Required tasks —
1/ List every attendee that the article on the Iraq reconstruction summit in Kuwait names as an important player at the meeting.
2/ Carry on the article about the Iraq reconstruction summit in Kuwait from its final sentence.

Excerpt —
--- START ---
The three-day meeting in Kuwait City brought 74 nations together to help Iraq financially rebuild after 15 years of war. Among the biggest donors was neighboring Turkey's $5 billion pledge.
The nations gathered at the Iraq reconstruction summit in Kuwait agreed on Wednesday to supply the war-torn country with $30 billion (€24 billion) in aid. The generous sum still fell short of the $88 billion that were originally requested by the Iraqi government, but reached the target for "immediate assistance" sought by Bagdad.
The Kuwaiti summit brought together NGO's and countries alike to negotiate an assistance package that would help Iraq rebuild itself after 15 years of armed conflict, dating back to the 2003 US invasion and culminating with the recent devastation inflicted by the "Islamic State" insurgency.
Over 70 countries were in attendance at the meeting, including important players like the United States, the EU, Iran, Turkey, Saudi Arabia and Germany, among others.
The US did not promise any aid at the conference. Instead, the Trump administration will offer over $3 billion in loans, loan guarantees and insurance funds to American firms investing in Iraq.
Iraq's neighbors pledge $8.5 billion
Kuwait, Saudi Arabia and Turkey vowed to provide a combined sum of $8.5 billion, with Turkey and Kuwait providing the bulk of this sum.
Turkish Foreign Minister Mevlut Cavusoglu announced Ankara's pledge of $5 billion and, without providing further details, said that the money would go to "projects and investments."
Kuwait's $2 billion contribution to Iraq's reconstruction was significant, considering that Iraq still owes Kuwait reparations from Saddam Hussein's 1990 invasion that led to the 1991 Gulf War.
--- END ---
Recorded information —
--- START ---
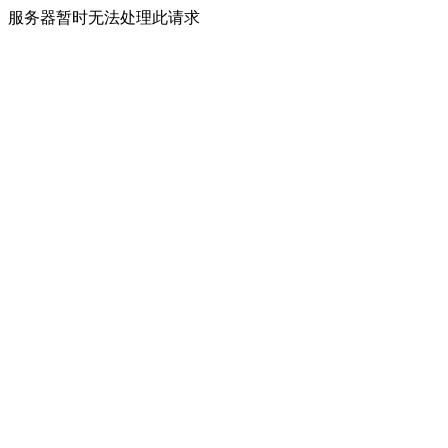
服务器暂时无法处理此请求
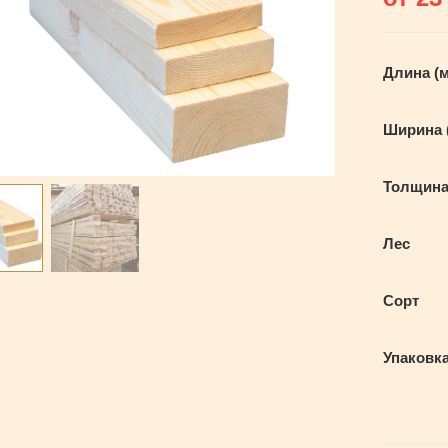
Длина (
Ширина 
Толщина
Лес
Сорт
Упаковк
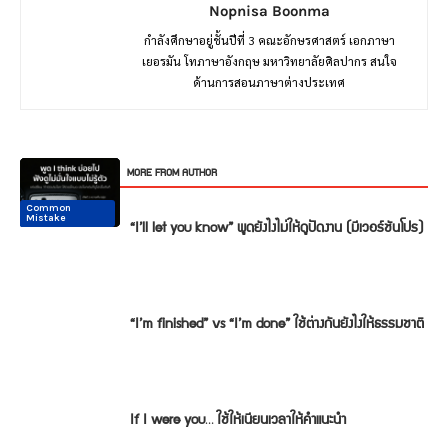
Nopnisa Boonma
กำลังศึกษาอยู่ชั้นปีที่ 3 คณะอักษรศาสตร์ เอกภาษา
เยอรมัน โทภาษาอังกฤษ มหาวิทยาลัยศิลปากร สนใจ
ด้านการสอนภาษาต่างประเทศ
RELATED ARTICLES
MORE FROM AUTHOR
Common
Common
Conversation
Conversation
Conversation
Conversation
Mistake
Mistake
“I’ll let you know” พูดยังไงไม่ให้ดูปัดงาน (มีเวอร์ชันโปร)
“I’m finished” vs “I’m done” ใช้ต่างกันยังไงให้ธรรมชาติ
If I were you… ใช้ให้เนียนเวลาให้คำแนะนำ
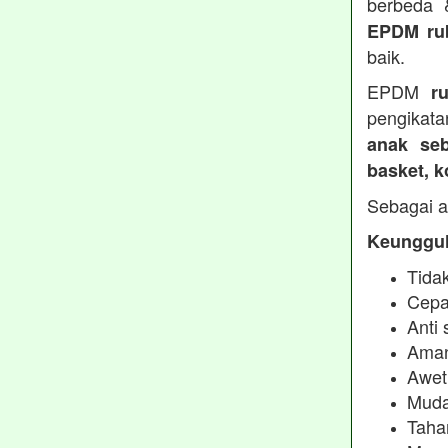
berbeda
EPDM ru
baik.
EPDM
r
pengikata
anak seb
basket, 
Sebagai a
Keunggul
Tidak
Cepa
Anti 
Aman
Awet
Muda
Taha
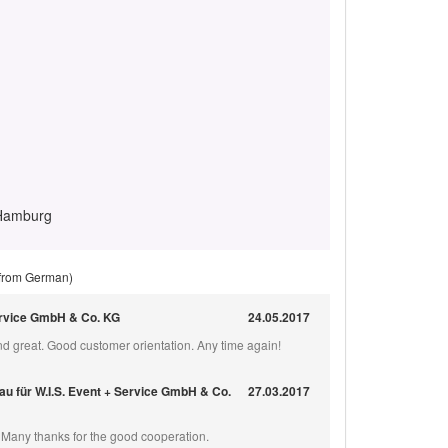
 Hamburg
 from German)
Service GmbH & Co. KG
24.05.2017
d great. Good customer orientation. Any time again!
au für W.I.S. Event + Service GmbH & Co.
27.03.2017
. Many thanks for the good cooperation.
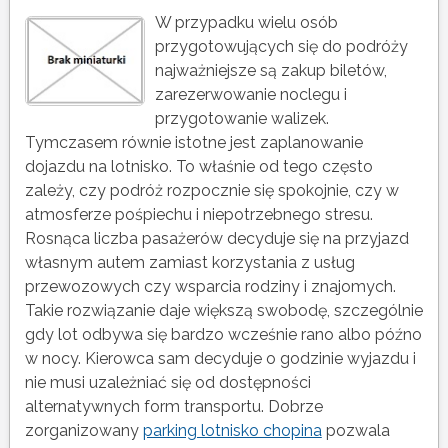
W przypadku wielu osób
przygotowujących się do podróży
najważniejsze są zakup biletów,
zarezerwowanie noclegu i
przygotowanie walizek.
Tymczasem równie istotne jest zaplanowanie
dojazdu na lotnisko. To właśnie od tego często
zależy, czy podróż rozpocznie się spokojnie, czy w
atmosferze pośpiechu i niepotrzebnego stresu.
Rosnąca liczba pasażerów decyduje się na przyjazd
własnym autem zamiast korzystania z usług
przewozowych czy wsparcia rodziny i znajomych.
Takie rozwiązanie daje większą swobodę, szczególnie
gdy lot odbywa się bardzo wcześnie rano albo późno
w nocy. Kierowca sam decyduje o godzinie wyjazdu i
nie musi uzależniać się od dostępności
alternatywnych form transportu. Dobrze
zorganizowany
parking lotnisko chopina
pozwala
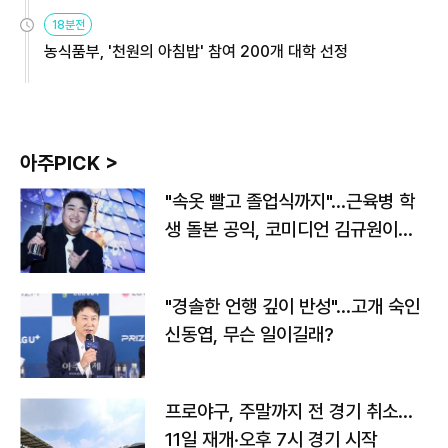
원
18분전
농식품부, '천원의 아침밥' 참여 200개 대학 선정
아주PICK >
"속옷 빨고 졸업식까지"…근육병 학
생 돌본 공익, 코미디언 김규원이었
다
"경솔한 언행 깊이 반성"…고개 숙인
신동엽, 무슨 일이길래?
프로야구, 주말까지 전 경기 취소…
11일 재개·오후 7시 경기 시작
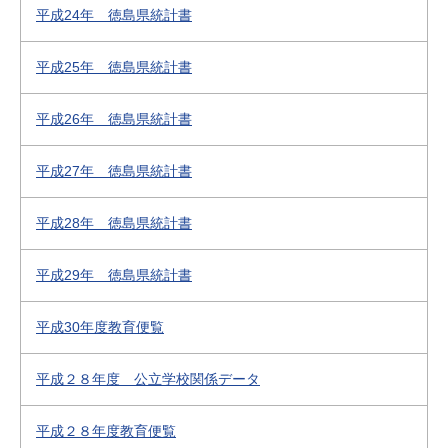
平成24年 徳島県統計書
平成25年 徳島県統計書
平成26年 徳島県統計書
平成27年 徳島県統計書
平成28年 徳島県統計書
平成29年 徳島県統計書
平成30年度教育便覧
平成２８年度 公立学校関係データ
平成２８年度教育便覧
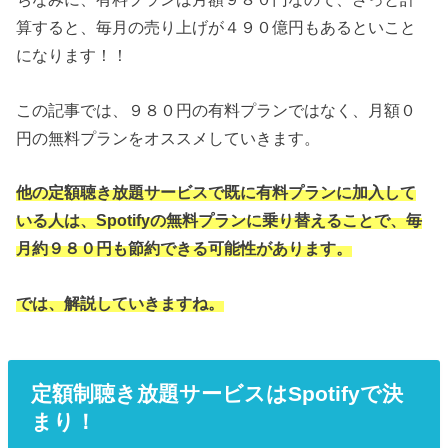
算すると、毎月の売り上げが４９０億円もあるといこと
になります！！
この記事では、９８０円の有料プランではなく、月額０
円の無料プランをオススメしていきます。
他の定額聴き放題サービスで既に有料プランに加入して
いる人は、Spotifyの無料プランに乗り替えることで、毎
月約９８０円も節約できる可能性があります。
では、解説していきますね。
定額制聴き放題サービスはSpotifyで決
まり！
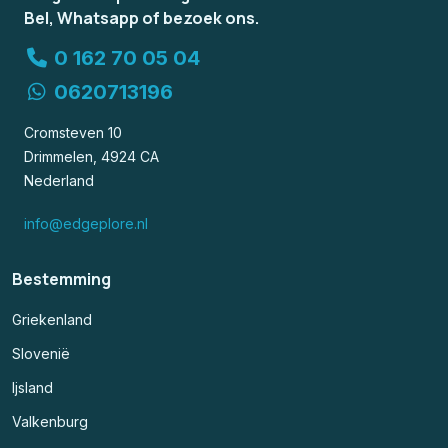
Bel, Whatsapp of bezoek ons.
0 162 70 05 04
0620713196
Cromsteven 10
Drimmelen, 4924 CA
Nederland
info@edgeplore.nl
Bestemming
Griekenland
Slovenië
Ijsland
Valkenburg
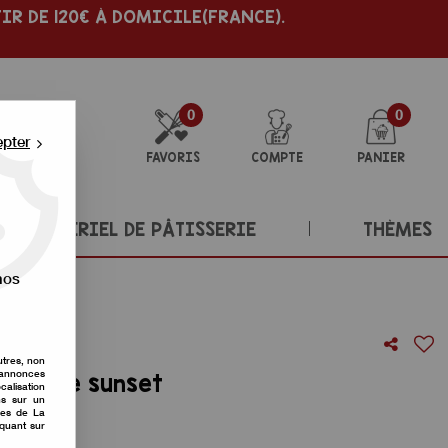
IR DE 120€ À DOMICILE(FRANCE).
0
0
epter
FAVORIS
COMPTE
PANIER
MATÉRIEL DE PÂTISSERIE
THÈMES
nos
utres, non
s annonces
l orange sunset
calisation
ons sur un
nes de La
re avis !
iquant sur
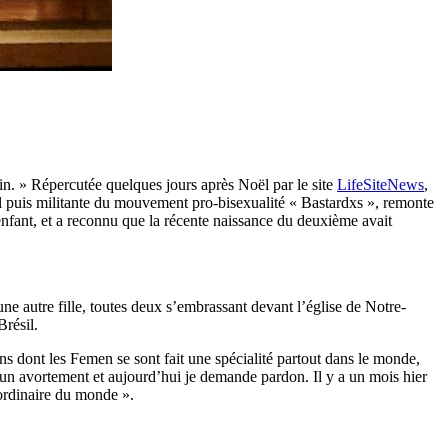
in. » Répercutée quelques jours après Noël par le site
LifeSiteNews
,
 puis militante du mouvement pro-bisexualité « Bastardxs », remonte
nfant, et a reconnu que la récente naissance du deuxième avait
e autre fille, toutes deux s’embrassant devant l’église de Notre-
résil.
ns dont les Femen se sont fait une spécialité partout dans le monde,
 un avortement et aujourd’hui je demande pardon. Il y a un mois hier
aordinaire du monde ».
--- END ---
Answers for this exercise —
1/ United States, EU, Iran, Turkey, Saudi Arabia, Germany

2/
The Kuwaiti emir, Sabah Al Ahmad, spoke on Wednesday about the difficulty Iraq faces. "We realize the scale of destruction wrought on Iraq as a result of terrorist organizations' control of some of its lands," Sabah said at the conference.
He also explained his country's involvement and initiative as it related to its own security. "Iraq's stability is an inseparable part of security and stability of the state of Kuwait and the region," Sabah said.
Housing infrastructure funds are a priority
With the help of a US-led alliance, Iraq declared victory over "Islamic State" insurgency in December 2017, after its forces successfully reclaimed all the territory held by the extremist group.
The war against the extremist group devastated homes, schools, hospitals, economic infrastructure and displaced more than 5 million people. Only half of them have returned to their home towns.
The destruction was heaviest in Mosul, where coalition airstrikes and extremist suicide car bombs destroyed homes and government buildings.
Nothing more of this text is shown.